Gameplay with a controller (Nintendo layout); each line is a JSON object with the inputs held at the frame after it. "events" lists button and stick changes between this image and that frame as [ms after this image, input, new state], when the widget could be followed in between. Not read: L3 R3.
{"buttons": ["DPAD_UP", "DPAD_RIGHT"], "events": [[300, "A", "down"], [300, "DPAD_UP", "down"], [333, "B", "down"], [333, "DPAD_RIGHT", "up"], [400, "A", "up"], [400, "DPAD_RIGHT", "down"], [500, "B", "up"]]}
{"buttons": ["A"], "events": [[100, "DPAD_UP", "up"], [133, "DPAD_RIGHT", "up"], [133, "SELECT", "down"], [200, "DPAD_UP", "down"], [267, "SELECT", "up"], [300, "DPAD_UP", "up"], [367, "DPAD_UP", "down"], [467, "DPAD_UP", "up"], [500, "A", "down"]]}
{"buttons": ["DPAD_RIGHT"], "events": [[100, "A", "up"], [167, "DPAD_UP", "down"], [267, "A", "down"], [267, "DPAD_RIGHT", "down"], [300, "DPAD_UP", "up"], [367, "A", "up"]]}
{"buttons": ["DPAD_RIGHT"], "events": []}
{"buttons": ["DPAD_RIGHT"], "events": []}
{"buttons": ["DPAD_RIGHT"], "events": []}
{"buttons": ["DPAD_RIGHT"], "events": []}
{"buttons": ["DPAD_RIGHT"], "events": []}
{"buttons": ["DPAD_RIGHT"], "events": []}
######
Brief →
Each line that holds the word "down" should be extracted from the records.

Written response →
{"buttons": ["DPAD_UP", "DPAD_RIGHT"], "events": [[300, "A", "down"], [300, "DPAD_UP", "down"], [333, "B", "down"], [333, "DPAD_RIGHT", "up"], [400, "A", "up"], [400, "DPAD_RIGHT", "down"], [500, "B", "up"]]}
{"buttons": ["A"], "events": [[100, "DPAD_UP", "up"], [133, "DPAD_RIGHT", "up"], [133, "SELECT", "down"], [200, "DPAD_UP", "down"], [267, "SELECT", "up"], [300, "DPAD_UP", "up"], [367, "DPAD_UP", "down"], [467, "DPAD_UP", "up"], [500, "A", "down"]]}
{"buttons": ["DPAD_RIGHT"], "events": [[100, "A", "up"], [167, "DPAD_UP", "down"], [267, "A", "down"], [267, "DPAD_RIGHT", "down"], [300, "DPAD_UP", "up"], [367, "A", "up"]]}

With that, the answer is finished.